Drug Sentencing Disparities

•About 14 million Whites and 2.6 million African Americans report using an illicit drug

•5 times as many Whites are using drugs as African Americans, yet African Americans are sent to prison for drug offenses at 10 times the rate of Whites

•African Americans represent 12% of the total population of drug users, but 38% of those arrested for drug offenses, and 59% of those in state prison for a drug offense.

•African Americans serve virtually as much time in prison for a drug offense (58.7 months) as whites do for a violent offense (61.7 months). (Sentencing Project)
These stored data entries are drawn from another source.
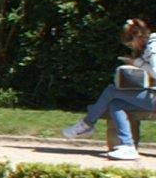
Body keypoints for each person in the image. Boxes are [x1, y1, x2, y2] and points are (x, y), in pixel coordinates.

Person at [62, 17, 156, 161]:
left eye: (131, 44)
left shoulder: (153, 45)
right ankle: (128, 146)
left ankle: (87, 124)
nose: (132, 47)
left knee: (112, 91)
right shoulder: (149, 45)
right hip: (152, 96)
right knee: (115, 104)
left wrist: (136, 62)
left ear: (137, 36)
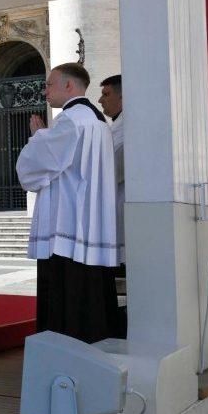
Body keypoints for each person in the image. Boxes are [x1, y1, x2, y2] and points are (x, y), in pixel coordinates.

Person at [16, 62, 120, 343]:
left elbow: (36, 166)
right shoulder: (97, 120)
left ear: (69, 85)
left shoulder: (70, 120)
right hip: (90, 223)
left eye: (50, 84)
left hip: (67, 225)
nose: (45, 91)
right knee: (91, 296)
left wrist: (38, 137)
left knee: (65, 298)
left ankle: (61, 352)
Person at [98, 74, 125, 271]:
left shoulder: (125, 128)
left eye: (106, 94)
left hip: (122, 208)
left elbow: (109, 169)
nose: (100, 100)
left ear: (123, 96)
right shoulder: (117, 125)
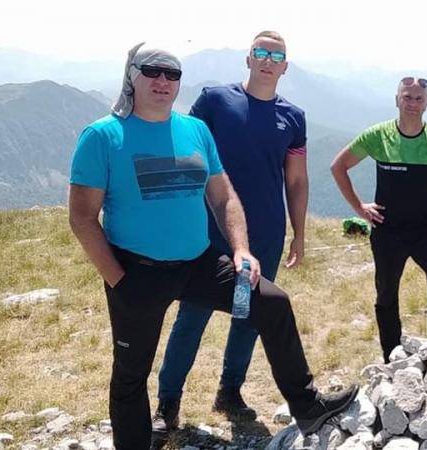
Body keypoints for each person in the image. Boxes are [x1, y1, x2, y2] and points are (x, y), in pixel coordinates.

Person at [67, 42, 355, 449]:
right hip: (136, 271)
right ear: (132, 76)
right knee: (131, 373)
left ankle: (307, 407)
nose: (163, 81)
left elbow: (223, 197)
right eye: (152, 71)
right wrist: (117, 278)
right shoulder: (102, 136)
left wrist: (240, 249)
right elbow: (82, 218)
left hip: (199, 262)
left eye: (172, 74)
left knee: (272, 303)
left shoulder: (194, 131)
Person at [151, 30, 310, 430]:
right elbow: (184, 149)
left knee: (249, 314)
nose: (268, 60)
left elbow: (296, 180)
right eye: (261, 52)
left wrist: (299, 232)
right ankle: (168, 403)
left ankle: (230, 391)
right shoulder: (215, 100)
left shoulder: (293, 117)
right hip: (209, 229)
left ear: (286, 67)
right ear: (248, 58)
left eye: (277, 56)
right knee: (193, 313)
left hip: (266, 233)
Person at [330, 76, 427, 362]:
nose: (412, 103)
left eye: (419, 99)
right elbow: (338, 166)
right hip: (387, 230)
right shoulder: (378, 135)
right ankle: (392, 356)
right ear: (397, 100)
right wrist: (359, 208)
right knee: (386, 292)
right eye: (407, 97)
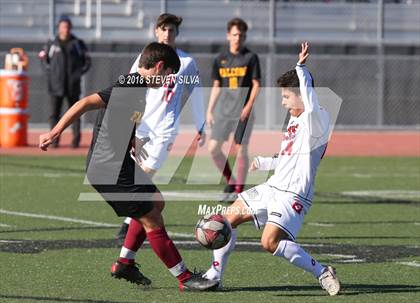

*** 35% of black children grades 7-12 have been suspended or expelled at some point in their school careers compared to 20% of Hispanics and 15% of whites

***Students of color face harsher punishments in school than their white peers, leading to a higher number of youth of color incarcerated. Black and Hispanic students represent more than  70 percent of those involved in school-related arrests or referrals to law enforcement. Currently, African Americans make up two-fifths and Hispanics  one-fifth of confined youth today.

***According to recent data by the Department of Education, African American students are arrested far more often than their white classmates. The data showed that  96,000 students were arrested and 242,000 referred to law enforcement by schools during the 2009-10 school year. Of those students, black and Hispanic students made up more than  70 percent of arrested or referred students. Harsh school punishments, from suspensions to arrests, have led to high numbers of youth of color coming into contact with the juvenile-justice system and at an earlier age.

***African American youth have higher rates of juvenile incarceration and are more likely to be sentenced to adult prison. According to the  Sentencing Project, even though African American juvenile youth are about 16 percent of the youth population, 37 percent of their cases are moved to criminal court and 58 percent of African American youth are sent to adult prisons.

As the number of women incarcerated has increased by  800 percentover the last three decades,  women of color have been disproportionately represented. While the number of women incarcerated is relatively low, the racial and ethnic disparities are startling. African American women are  three times more likely than white women to be incarcerated, while Hispanic women are 69 percent more likely than white women to be incarcerated.

The war on drugs has been waged primarily in communities of color where people of color are more likely to receive higher offenses. According to the  Human Rights Watch, people of color are no more likely to use or sell illegal drugs than whites, but they have higher rate of arrests. African Americans comprise  14 percent of regular drug users but are 37 percent of those arrested for drug offenses. From 1980 to 2007 about  one in three of the 25.4 million adults arrested for drugs was African American.

Between the 1860s and 1960s, the official number of lynchings in the U.S. was around 75,000 people, though the actual number is probably many times higher. While lynching predominated in the South, no state was immune to the terrorism of the lynch mob.

What kind of scars does this leave in a populations?

For me…George Zimmerman is the product of systemic, institutionalized systems of race and privilege that we all live in.

I am sure he has not idea that he is a racist.  None.  Most people these day do not.  Yet we all swim in the water that allows someone to shoot and kill a teenager because he was black and had a hoody on.

I keep asking myself….. what I would need to teach Nate…. If he were black…. that I do not even need to think about or consider?

thanks for your article Lori… your writing always takes me somewhere !!